Cins kafa muhakkak kurcalayacaktır. Her an arayacak, aradıkça arayacak, buldukça bulmadıklarını anlayıp, bilinmezi bilinir hale getirmenin yollarına başvuracaktır.
Mustafa Kök, kâinatı kucaklayan düşünce insanlarını fikir köprüsünü kurar.
Blonder’den Nurettin Topçu’ya, Bergson’dan Cemil Meriç’e kadar bütün düşünürlerin kaygısı, zamanın üzerine çıkabilmek, maddeyi ruhla anlayabilmek… Zamanın üzerine çıkmak… Çıkış eylemini zaman ve mekândan hareketle madde ve ruha izafe ederek… Zamanüstünü zamani bir kavram olan ‘süre’ ile yapabilmek, Mustafa Kök’ün ‘Mistik Dünya Görüşü ve Bergson’ ismiyle 2001 yılında yayınladığı harika eserden hareketle, Bergson’un ‘zamanüstü’ kavramını ‘süre’den irtibatlandırarak dinleyelim: Gözlerimizi kapayalım ve kendimizi musikiye bırakalım… Tek tek sesler, notalar, artık parçalanmayacaktır; artık dakika ve saniyeler yoktur, bir nota sonra gelen notanın içinde kaybolur ve deveran sürekli bir akış halini alır. Bu yaşayışta maddeyi yeniyoruz, mekânın sınırlarının üstüne çıkıyoruz ve içimizde sırf bir “süre”yi yaşıyoruz; bütün benliğimizle kendimizi bir işe verdiğimizde de aynı şeyi duyarız… Geçmiş sürekli olarak bugüne ve geleceğe doğru akıyor; böyle bir tam kendini verişte zaman ortadan kalkar ve “süre” başlar… Süreyi yaşayabilmemizin şartı hafızadır, Hafıza, zaman aralıklarını yener ve geçmiş şimdi olarak yeniden yaşanır… Hafızada zaman ve mekânı bırakıyoruz.”

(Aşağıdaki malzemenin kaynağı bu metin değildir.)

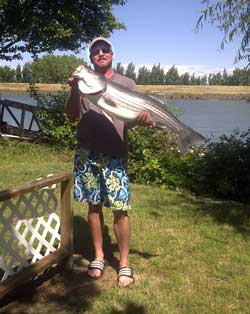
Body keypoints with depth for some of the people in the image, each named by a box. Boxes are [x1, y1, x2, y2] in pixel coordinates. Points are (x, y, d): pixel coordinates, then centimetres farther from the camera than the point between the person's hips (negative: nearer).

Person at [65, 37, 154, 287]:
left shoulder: (127, 84, 6)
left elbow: (131, 120, 2)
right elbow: (72, 117, 3)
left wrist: (143, 119, -20)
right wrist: (74, 91, -13)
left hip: (115, 155, -2)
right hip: (87, 154, 2)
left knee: (120, 209, -3)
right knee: (94, 205, 11)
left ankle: (124, 263, 13)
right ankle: (98, 257, 27)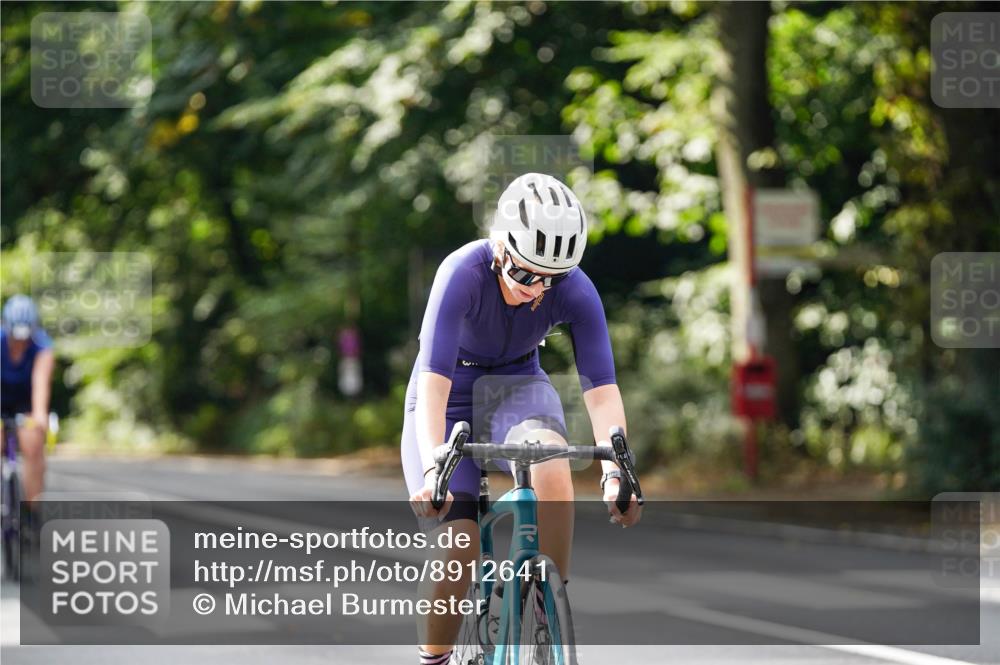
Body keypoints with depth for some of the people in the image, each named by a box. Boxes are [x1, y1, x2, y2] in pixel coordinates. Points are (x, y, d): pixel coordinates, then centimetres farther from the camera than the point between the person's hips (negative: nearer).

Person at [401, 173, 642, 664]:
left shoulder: (575, 291, -22)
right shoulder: (464, 273, -30)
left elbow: (601, 389, -23)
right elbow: (434, 381, -36)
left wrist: (615, 471, -38)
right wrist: (433, 471, -48)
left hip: (517, 387, 2)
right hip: (451, 397, -2)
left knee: (552, 464, -34)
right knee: (459, 547, -18)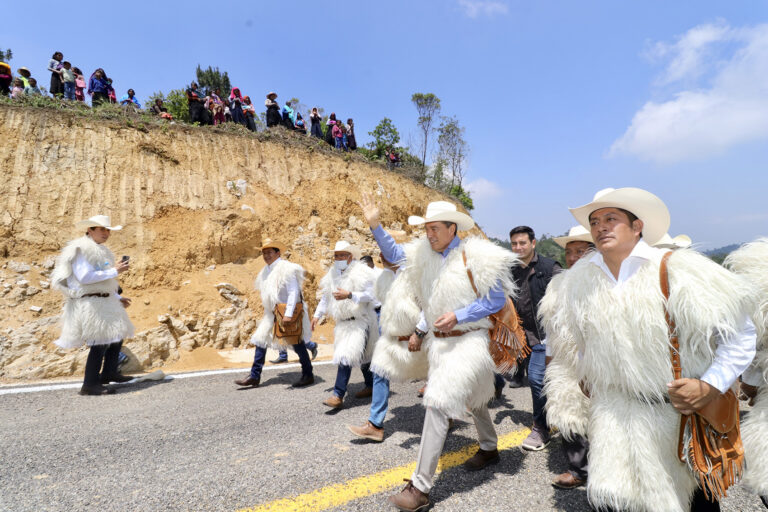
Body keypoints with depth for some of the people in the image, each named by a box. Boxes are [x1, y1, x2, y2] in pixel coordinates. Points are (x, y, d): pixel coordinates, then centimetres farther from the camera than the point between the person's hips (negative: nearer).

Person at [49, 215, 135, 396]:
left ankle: (109, 372, 31)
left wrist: (118, 298, 20)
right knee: (100, 342, -13)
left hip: (103, 301, 10)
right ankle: (90, 384, -4)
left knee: (117, 335, 17)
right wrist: (114, 271, -19)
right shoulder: (81, 250, -11)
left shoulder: (99, 251, 19)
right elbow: (84, 276, -23)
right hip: (90, 303, -10)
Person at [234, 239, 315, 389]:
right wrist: (268, 309, 18)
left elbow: (293, 292, -19)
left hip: (288, 311, -8)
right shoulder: (267, 270, 12)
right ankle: (254, 377, 17)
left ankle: (308, 376, 14)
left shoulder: (286, 268, -13)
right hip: (272, 313, 9)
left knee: (297, 343, 0)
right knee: (261, 340, 7)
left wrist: (288, 314, -23)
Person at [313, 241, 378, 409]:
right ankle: (370, 386, 32)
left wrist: (349, 295, -29)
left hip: (359, 322, -7)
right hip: (343, 322, 7)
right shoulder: (333, 274, 11)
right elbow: (326, 296, 20)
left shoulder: (361, 273, -10)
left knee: (345, 356, -15)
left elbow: (369, 295, -19)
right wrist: (317, 315, 17)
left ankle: (338, 395, -13)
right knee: (361, 356, 17)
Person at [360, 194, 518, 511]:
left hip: (467, 341, -6)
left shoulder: (475, 257, -14)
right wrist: (374, 224, 3)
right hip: (439, 340, 7)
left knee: (437, 404, -13)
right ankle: (489, 449, 48)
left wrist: (458, 315, -19)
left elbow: (497, 299, -10)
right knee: (471, 400, 23)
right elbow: (394, 253, 16)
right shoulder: (425, 255, 3)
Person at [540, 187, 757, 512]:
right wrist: (582, 373, 13)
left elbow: (739, 333, -11)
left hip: (682, 409, -2)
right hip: (614, 412, 3)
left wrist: (711, 387, -18)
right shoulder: (579, 280, -2)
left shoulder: (677, 270, -16)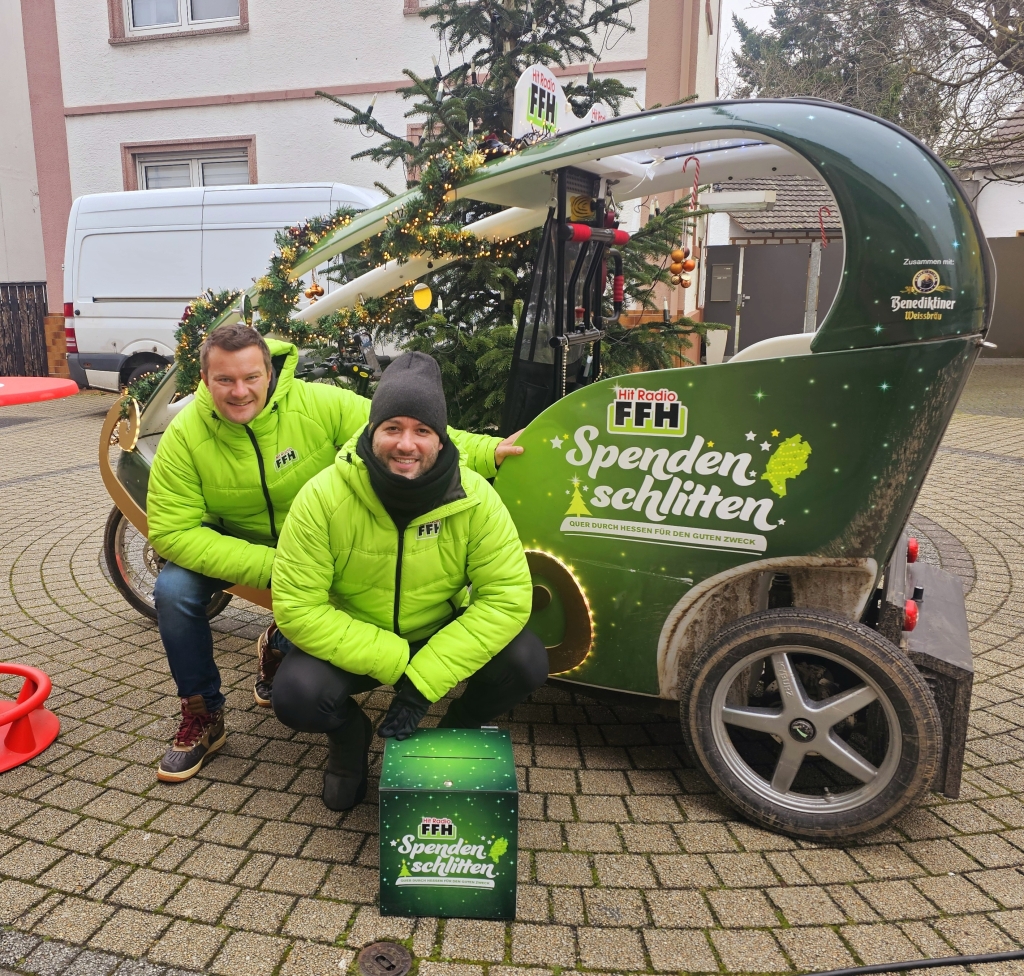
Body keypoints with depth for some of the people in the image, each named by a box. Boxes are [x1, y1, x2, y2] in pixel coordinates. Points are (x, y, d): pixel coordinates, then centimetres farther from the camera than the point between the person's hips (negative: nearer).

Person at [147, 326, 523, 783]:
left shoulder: (321, 404, -25)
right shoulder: (184, 436, -23)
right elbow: (171, 530, -24)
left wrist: (485, 452, -40)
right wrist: (269, 566, -34)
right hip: (233, 543, 1)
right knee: (173, 590, -24)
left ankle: (279, 647, 19)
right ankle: (202, 716, 2)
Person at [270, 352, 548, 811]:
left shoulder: (474, 497, -20)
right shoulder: (323, 497, -23)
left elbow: (508, 594, -22)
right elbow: (297, 607, -23)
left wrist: (425, 680, -28)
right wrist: (394, 664, -28)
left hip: (440, 634, 1)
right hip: (352, 644, -1)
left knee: (526, 661, -23)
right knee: (296, 694, -30)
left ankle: (457, 734, 11)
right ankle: (350, 734, 10)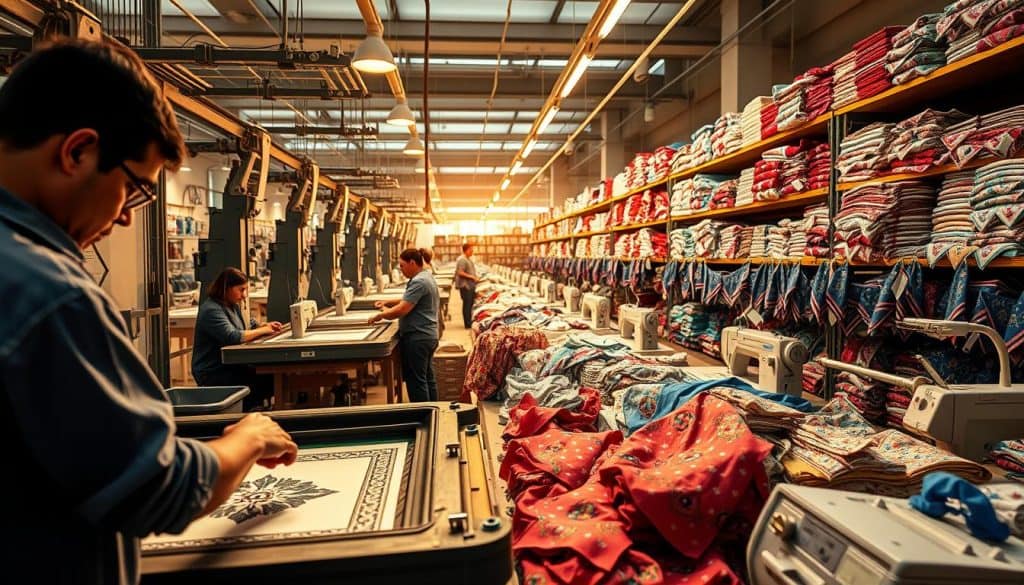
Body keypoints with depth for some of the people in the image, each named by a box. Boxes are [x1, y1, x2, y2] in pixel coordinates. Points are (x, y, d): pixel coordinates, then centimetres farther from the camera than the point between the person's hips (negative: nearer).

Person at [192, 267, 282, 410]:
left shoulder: (232, 305, 12)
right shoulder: (211, 310, -17)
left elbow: (245, 328, 20)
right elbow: (231, 337, -28)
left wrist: (265, 326, 0)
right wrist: (262, 331, -18)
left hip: (230, 366, 9)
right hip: (213, 374, -9)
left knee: (270, 374, -13)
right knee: (267, 381, -22)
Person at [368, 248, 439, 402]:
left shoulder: (418, 282, -19)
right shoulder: (426, 277, 13)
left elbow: (402, 310, -24)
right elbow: (409, 301, 23)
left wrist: (378, 316, -12)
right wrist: (387, 303, 12)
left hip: (417, 338, -10)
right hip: (428, 336, 10)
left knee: (416, 381, -2)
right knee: (428, 378, 16)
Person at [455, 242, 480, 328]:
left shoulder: (468, 259, 19)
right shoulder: (462, 259, -13)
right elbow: (460, 273, -20)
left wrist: (476, 277, 13)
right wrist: (472, 277, -18)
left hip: (470, 285, 10)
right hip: (465, 285, -10)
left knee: (470, 304, 12)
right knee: (467, 304, -6)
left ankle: (469, 322, 20)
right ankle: (468, 324, -2)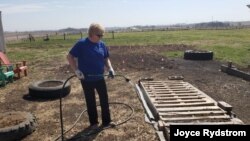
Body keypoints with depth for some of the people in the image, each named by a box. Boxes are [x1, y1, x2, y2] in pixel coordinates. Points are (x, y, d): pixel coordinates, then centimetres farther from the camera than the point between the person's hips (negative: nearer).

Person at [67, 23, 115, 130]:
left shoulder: (102, 45, 2)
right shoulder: (81, 44, -12)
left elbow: (106, 58, 12)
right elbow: (70, 57, -10)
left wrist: (110, 69, -5)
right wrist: (76, 70, -17)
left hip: (100, 78, 4)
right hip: (87, 79, -4)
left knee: (104, 99, 9)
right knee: (90, 101, 9)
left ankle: (106, 121, 24)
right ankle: (93, 123, 26)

Avrupalıların ‘possede’ diye bir tanımlamaları vardır.
Bu tabir, zapt ve istila olunmuş manasına gelir. Düşünce tarafından zapt altına alınma hali…
Tarihte düşünen her insan bir ‘possede’ dir; bu tabirin bizim terminolojideki mukabili belki de ‘divane…’ Deli Divane…
İç’ten sarmalanış, tutuluş, düşünsel yanış… Mustafa Kök gibi Hocalarımızın hali işte bu haldir.
Sözlerimi Kemal Tahir’in bir konuşmasından aldığım şu iktibasla bitirelim: “Gerçek kendisini zor teslim eder, çünkü canlıdır, değişkendir. Canlı ve değişken olduğu için de bir kere teslim alınınca sürgit elimizde kalmaz. Bu sebeple gerçekle girişilecek savaşın sonu yoktur. Bu savaşın zaferi sürekliliğindedir.”